Above 80° F, there is no room for dissolved oxygen, especially in hot climates like Florida, the southeast and the southwest. There, the best approach is to chill water to retain dissolved oxygen and reduce microbial growth.
On the other end of the spectrum, most of the plant kingdom shuts down at 59° F — the root system stops when the water is too cold. Essentially, we’re shocking the plant, and its reaction is to stop growing.
In trials at a Florida nursery, we encountered a crop that took a year to grow. We provided bottom heat to warm the root system and keep the temperature where it needed to be, and the production time decreased from 12 months to 7 months. Temperature matters.
Usually, we’re targeting temperatures of 68 to 72° F; that’s the sweet spot where both plant and root system stay active. The biggest mistake a grower can make is not doing anything about water temperature, or thinking the only option is traditional strategies like water chillers. We see growers buying water chillers instead of buying a dissolved oxygen system. It’s important to remember that the plant doesn’t necessarily object to warmer temperatures; rather, it loses its ability to retain dissolved oxygen. If temperatures are too high, you could chill the water, or you could add dissolved oxygen. Either works, and adding dissolved oxygen offers a host of additional benefits.
One of the most common mistakes we see is installing a system that’s bigger than it needs to be. For example, when you water all plants in a four-hour space, your irrigation is pumping 85 gallons a minute. The water tempering system is designed to take water from 50 to 70° F, and that takes a large boiler or heat exchanger. Instead, put in a tank, and you have 20 hours a day to heat. Now, you have 17 gallons a minute that you have to heat, not 85. Average the system instead. Put it into a tank, and average it over an extended period of time instead of heating it on the fly.
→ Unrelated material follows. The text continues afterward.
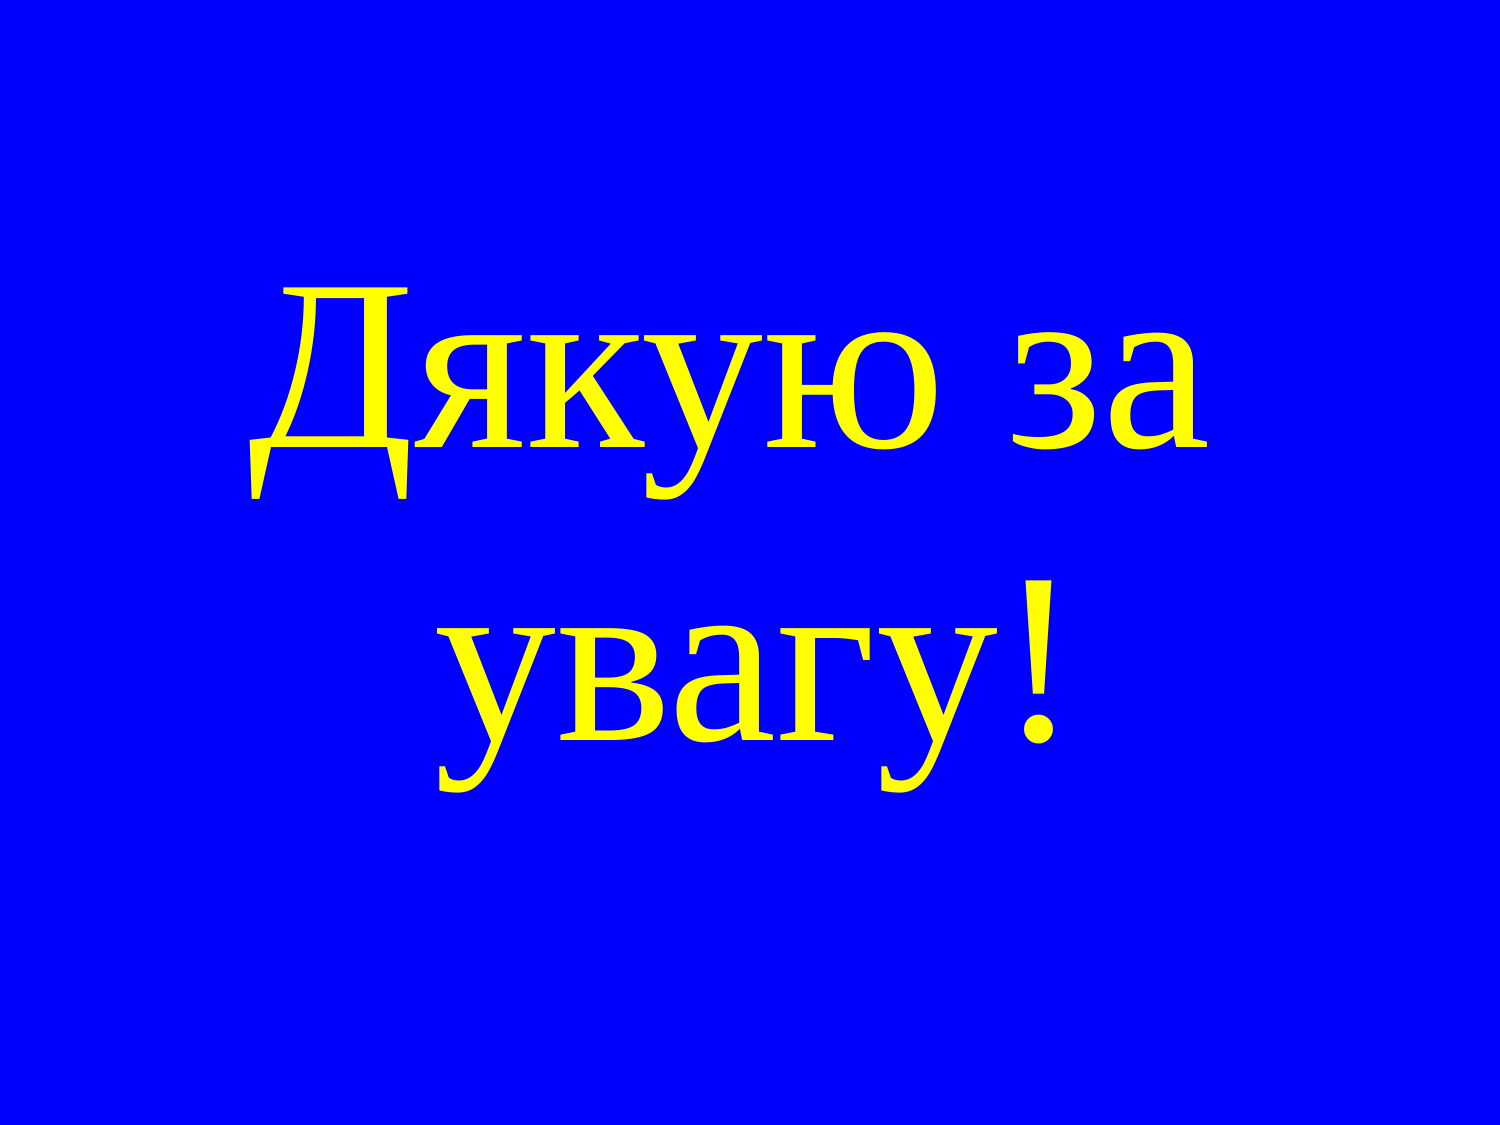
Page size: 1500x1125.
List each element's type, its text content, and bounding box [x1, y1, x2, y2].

list Дякую за увагу! [0, 196, 1459, 1000]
Something else we often see with growers in warmer climates: They believe they don’t need to heat their water. But that may be because they don’t know the temperature of their water. If a well is 1,000 feet down, the water may be 52 to 55° F. The same may be true if you pull water from a freshwater river, lake or stream. Likewise, don’t think that because you live in the North you don’t have to chill your water. Hot days and high sun on a tank can quickly change water temperature.
Margins keep shrinking, and what you could afford to ignore 10 years ago, now makes the difference in finishing a quality crop faster. Water you missing?